Effect of Temperature on Heart Rate for Phaenicia sericata and Drosophila melanogaster with Altered Expression of the TrpA1 Receptors.

The transient receptor potential (TrpA-ankyrin) receptor has been linked to pathological conditions in cardiac function in mammals. To better understand the function of the TrpA1 in regulation of the heart, a Drosophila melanogaster model was used to express TrpA1 in heart and body wall muscles. Heartbeat of in intact larvae as well as hearts in situ, devoid of hormonal and neural input, indicate that strong over-expression of TrpA1 in larvae at 30 or 37 °C stopped the heart from beating, but in a diastolic state. Cardiac function recovered upon cooling after short exposure to high temperature. Parental control larvae (UAS-TrpA1) increased heart rate transiently at 30 and 37 °C but slowed at 37 °C within 3 min for in-situ preparations, while in-vivo larvae maintained a constant heart rate. The in-situ preparations maintained an elevated rate at 30 °C. The heartbeat in the TrpA1-expressing strains could not be revived at 37 °C with serotonin. Thus, TrpA1 activation may have allowed enough Ca2+ influx to activate K(Ca) channels into a form of diastolic stasis. TrpA1 activation in body wall muscle confirmed a depolarization of membrane. In contrast, blowfly Phaenicia sericata larvae increased heartbeat at 30 and 37 °C, demonstrating greater cardiac thermotolerance.

The Effect of Bacterial Endotoxin LPS on Serotonergic Modulation of Glutamatergic Synaptic Transmission.

The release of the endotoxin lipopolysaccharides (LPS) from gram-negative bacteria is key in the induction of the downstream cytokine release from cells targeting cells throughout the body. However, LPS itself has direct effects on cellular activity and can alter synaptic transmission. Animals experiencing septicemia are generally in a critical state and are often treated with various pharmacological agents. Since antidepressants related to the serotonergic system have been shown to have a positive outcome for septicemic conditions impacting the central nervous system, the actions of serotonin (5-HT) on neurons also exposed to LPS were investigated. At the model glutamatergic synapse of the crayfish neuromuscular junction (NMJ), 5-HT primarily acts through a 5-HT2A receptor subtype to enhance transmission to the motor neurons. LPS from Serratia marcescens also enhances transmission at the crayfish NMJ but by a currently unknown mechanism. LPS at 100 µg/mL had no significant effect on transmission or on altering the response to 5-HT. LPS at 500 µg/mL increased the amplitude of the evoked synaptic excitatory junction potential, and 5-HT in combination with 500 µg/mL LPS continued to promote enhanced transmission. The preparations maintained responsiveness to serotonin in the presence of low or high concentrations of LPS.

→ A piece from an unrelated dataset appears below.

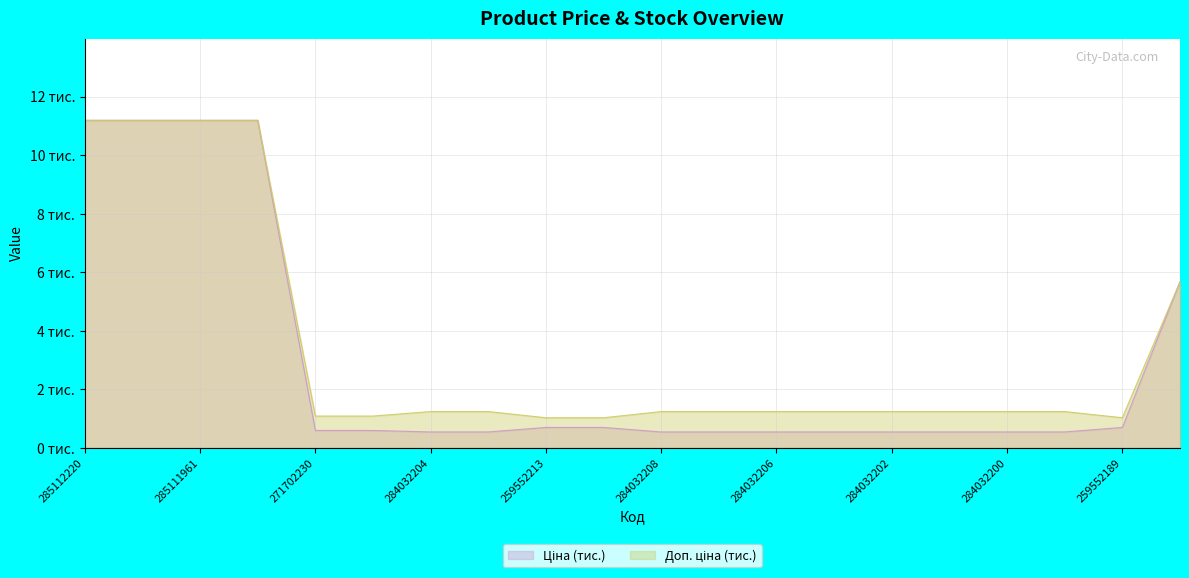

What position from the left is 284032203?

8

The effects of bacterial endotoxin (LPS) on cardiac function in a medicinal blow fly (Phaenicia sericata) and a fruit fly (Drosophila melanogaster).

The bacterial endotoxins, lipopolysaccharides (LPS), are known to have direct effects on mammalian heart cells; thus, LPS is likely to have some effects in other cardiac models. Drosophila melanogaster was used since it serves as a model for cardiac physiology. Larvae of blow flies (Phaenicia sericata) commonly used as therapy for debriding dead tissue, are exposed to high levels of bacterial endotoxins, but their mechanisms of LPS resistance are not entirely understood. Comparative effects of LPS on heart rate (HR) were examined for both Drosophila and blowfly larvae. Acute 10-min direct exposure of in situ heart tubes with saline containing 1, 100, and 500 µg/ml LPS from two common bacterial stains (Pseudomonas aeruginosa and Serratia marcescens) revealed a dose-dependent effect. The effects differed between the two fly models. Larval hearts of Drosophila stopped rapidly in low Ca2+ containing saline, but the hearts of blow flies appear unaffected for >30 min. S. marcescens increased HR initially in Drosophila followed by a reduction for low and high doses, but no change was observed in larvae of blow flies. Whereas P. aeruginosa at a high dose decreased HR in larvae of Drosophila but increased HR in larvae of blow flies. The goal of this study is to better the understanding in the direct action of LPS on HR. Knowing the acute and direct actions of LPS exposure on HR in different species of larvae may aid in understanding the underlying mechanisms in other animals during septicemia.